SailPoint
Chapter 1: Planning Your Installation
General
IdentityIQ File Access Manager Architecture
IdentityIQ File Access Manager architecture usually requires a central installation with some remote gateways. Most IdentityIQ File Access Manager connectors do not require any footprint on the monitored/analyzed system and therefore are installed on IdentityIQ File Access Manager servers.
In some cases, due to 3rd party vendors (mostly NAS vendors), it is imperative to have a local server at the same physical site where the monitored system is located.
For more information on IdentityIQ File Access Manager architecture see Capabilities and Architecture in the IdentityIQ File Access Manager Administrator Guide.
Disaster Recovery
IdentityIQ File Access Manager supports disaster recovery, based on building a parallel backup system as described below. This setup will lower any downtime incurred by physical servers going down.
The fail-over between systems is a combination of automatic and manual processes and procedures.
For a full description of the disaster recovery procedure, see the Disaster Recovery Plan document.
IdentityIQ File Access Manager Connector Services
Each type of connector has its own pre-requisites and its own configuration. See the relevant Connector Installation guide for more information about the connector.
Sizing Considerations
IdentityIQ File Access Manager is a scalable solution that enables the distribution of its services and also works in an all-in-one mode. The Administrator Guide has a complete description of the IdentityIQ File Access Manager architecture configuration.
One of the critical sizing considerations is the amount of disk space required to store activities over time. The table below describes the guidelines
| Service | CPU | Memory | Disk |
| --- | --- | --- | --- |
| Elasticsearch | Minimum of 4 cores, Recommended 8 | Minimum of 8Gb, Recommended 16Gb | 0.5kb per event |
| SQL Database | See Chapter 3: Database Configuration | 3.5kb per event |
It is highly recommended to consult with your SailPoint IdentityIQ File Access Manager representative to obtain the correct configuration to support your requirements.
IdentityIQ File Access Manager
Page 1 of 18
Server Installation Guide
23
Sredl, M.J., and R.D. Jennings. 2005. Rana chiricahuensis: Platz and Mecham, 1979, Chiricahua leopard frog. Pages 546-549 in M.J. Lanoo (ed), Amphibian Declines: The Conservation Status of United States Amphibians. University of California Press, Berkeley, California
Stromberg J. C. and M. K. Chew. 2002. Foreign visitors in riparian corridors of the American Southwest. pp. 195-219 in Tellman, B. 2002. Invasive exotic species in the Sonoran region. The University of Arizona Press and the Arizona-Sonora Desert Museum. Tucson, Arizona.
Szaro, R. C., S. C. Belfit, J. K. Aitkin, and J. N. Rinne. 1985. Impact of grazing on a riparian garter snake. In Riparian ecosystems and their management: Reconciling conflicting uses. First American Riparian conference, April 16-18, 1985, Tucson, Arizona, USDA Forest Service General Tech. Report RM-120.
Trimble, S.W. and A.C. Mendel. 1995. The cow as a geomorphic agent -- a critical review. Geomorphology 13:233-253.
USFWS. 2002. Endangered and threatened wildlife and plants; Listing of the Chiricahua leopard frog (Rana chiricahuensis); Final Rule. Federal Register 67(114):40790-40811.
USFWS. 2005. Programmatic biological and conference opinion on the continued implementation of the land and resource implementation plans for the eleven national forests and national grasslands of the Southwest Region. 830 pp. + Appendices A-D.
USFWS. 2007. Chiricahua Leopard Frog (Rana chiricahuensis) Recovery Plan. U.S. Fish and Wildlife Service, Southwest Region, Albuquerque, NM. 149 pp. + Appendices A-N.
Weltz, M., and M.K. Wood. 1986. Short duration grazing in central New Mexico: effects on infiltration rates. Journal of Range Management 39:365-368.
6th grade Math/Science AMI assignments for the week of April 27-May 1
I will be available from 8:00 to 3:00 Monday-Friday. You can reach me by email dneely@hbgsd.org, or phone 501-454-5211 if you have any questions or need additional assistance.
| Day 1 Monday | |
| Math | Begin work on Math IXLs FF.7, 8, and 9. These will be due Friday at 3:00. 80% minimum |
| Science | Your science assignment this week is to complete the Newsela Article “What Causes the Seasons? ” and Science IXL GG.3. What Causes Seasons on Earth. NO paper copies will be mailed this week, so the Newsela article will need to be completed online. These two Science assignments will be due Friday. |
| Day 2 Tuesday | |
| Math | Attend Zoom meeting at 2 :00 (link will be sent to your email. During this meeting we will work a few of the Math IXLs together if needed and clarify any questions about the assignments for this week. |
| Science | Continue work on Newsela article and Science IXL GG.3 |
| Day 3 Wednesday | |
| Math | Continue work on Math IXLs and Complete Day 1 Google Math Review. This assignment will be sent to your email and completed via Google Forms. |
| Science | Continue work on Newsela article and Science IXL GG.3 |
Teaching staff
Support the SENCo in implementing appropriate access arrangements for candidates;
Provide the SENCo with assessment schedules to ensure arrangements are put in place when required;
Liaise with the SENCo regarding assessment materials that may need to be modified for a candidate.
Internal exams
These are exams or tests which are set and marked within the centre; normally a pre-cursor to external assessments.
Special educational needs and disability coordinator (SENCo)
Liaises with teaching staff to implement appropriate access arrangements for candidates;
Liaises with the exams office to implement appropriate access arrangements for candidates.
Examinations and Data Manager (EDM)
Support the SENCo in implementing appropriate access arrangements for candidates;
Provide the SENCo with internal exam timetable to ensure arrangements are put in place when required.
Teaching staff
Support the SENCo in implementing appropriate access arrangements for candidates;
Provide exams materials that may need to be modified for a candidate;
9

▸ **WHAT YOU ARE ASKED TO DO**
Type out every record above once more, exactly.

▸ **ANSWER BOX**
SailPoint
Chapter 1: Planning Your Installation
General
IdentityIQ File Access Manager Architecture
IdentityIQ File Access Manager architecture usually requires a central installation with some remote gateways. Most IdentityIQ File Access Manager connectors do not require any footprint on the monitored/analyzed system and therefore are installed on IdentityIQ File Access Manager servers.
In some cases, due to 3rd party vendors (mostly NAS vendors), it is imperative to have a local server at the same physical site where the monitored system is located.
For more information on IdentityIQ File Access Manager architecture see Capabilities and Architecture in the IdentityIQ File Access Manager Administrator Guide.
Disaster Recovery
IdentityIQ File Access Manager supports disaster recovery, based on building a parallel backup system as described below. This setup will lower any downtime incurred by physical servers going down.
The fail-over between systems is a combination of automatic and manual processes and procedures.
For a full description of the disaster recovery procedure, see the Disaster Recovery Plan document.
IdentityIQ File Access Manager Connector Services
Each type of connector has its own pre-requisites and its own configuration. See the relevant Connector Installation guide for more information about the connector.
Sizing Considerations
IdentityIQ File Access Manager is a scalable solution that enables the distribution of its services and also works in an all-in-one mode. The Administrator Guide has a complete description of the IdentityIQ File Access Manager architecture configuration.
One of the critical sizing considerations is the amount of disk space required to store activities over time. The table below describes the guidelines
| Service | CPU | Memory | Disk |
| --- | --- | --- | --- |
| Elasticsearch | Minimum of 4 cores, Recommended 8 | Minimum of 8Gb, Recommended 16Gb | 0.5kb per event |
| SQL Database | See Chapter 3: Database Configuration | 3.5kb per event |
It is highly recommended to consult with your SailPoint IdentityIQ File Access Manager representative to obtain the correct configuration to support your requirements.
IdentityIQ File Access Manager
Page 1 of 18
Server Installation Guide
23
Sredl, M.J., and R.D. Jennings. 2005. Rana chiricahuensis: Platz and Mecham, 1979, Chiricahua leopard frog. Pages 546-549 in M.J. Lanoo (ed), Amphibian Declines: The Conservation Status of United States Amphibians. University of California Press, Berkeley, California
Stromberg J. C. and M. K. Chew. 2002. Foreign visitors in riparian corridors of the American Southwest. pp. 195-219 in Tellman, B. 2002. Invasive exotic species in the Sonoran region. The University of Arizona Press and the Arizona-Sonora Desert Museum. Tucson, Arizona.
Szaro, R. C., S. C. Belfit, J. K. Aitkin, and J. N. Rinne. 1985. Impact of grazing on a riparian garter snake. In Riparian ecosystems and their management: Reconciling conflicting uses. First American Riparian conference, April 16-18, 1985, Tucson, Arizona, USDA Forest Service General Tech. Report RM-120.
Trimble, S.W. and A.C. Mendel. 1995. The cow as a geomorphic agent -- a critical review. Geomorphology 13:233-253.
USFWS. 2002. Endangered and threatened wildlife and plants; Listing of the Chiricahua leopard frog (Rana chiricahuensis); Final Rule. Federal Register 67(114):40790-40811.
USFWS. 2005. Programmatic biological and conference opinion on the continued implementation of the land and resource implementation plans for the eleven national forests and national grasslands of the Southwest Region. 830 pp. + Appendices A-D.
USFWS. 2007. Chiricahua Leopard Frog (Rana chiricahuensis) Recovery Plan. U.S. Fish and Wildlife Service, Southwest Region, Albuquerque, NM. 149 pp. + Appendices A-N.
Weltz, M., and M.K. Wood. 1986. Short duration grazing in central New Mexico: effects on infiltration rates. Journal of Range Management 39:365-368.
6th grade Math/Science AMI assignments for the week of April 27-May 1
I will be available from 8:00 to 3:00 Monday-Friday. You can reach me by email dneely@hbgsd.org, or phone 501-454-5211 if you have any questions or need additional assistance.
| Day 1 Monday | |
| Math | Begin work on Math IXLs FF.7, 8, and 9. These will be due Friday at 3:00. 80% minimum |
| Science | Your science assignment this week is to complete the Newsela Article “What Causes the Seasons? ” and Science IXL GG.3. What Causes Seasons on Earth. NO paper copies will be mailed this week, so the Newsela article will need to be completed online. These two Science assignments will be due Friday. |
| Day 2 Tuesday | |
| Math | Attend Zoom meeting at 2 :00 (link will be sent to your email. During this meeting we will work a few of the Math IXLs together if needed and clarify any questions about the assignments for this week. |
| Science | Continue work on Newsela article and Science IXL GG.3 |
| Day 3 Wednesday | |
| Math | Continue work on Math IXLs and Complete Day 1 Google Math Review. This assignment will be sent to your email and completed via Google Forms. |
| Science | Continue work on Newsela article and Science IXL GG.3 |
Teaching staff
Support the SENCo in implementing appropriate access arrangements for candidates;
Provide the SENCo with assessment schedules to ensure arrangements are put in place when required;
Liaise with the SENCo regarding assessment materials that may need to be modified for a candidate.
Internal exams
These are exams or tests which are set and marked within the centre; normally a pre-cursor to external assessments.
Special educational needs and disability coordinator (SENCo)
Liaises with teaching staff to implement appropriate access arrangements for candidates;
Liaises with the exams office to implement appropriate access arrangements for candidates.
Examinations and Data Manager (EDM)
Support the SENCo in implementing appropriate access arrangements for candidates;
Provide the SENCo with internal exam timetable to ensure arrangements are put in place when required.
Teaching staff
Support the SENCo in implementing appropriate access arrangements for candidates;
Provide exams materials that may need to be modified for a candidate;
9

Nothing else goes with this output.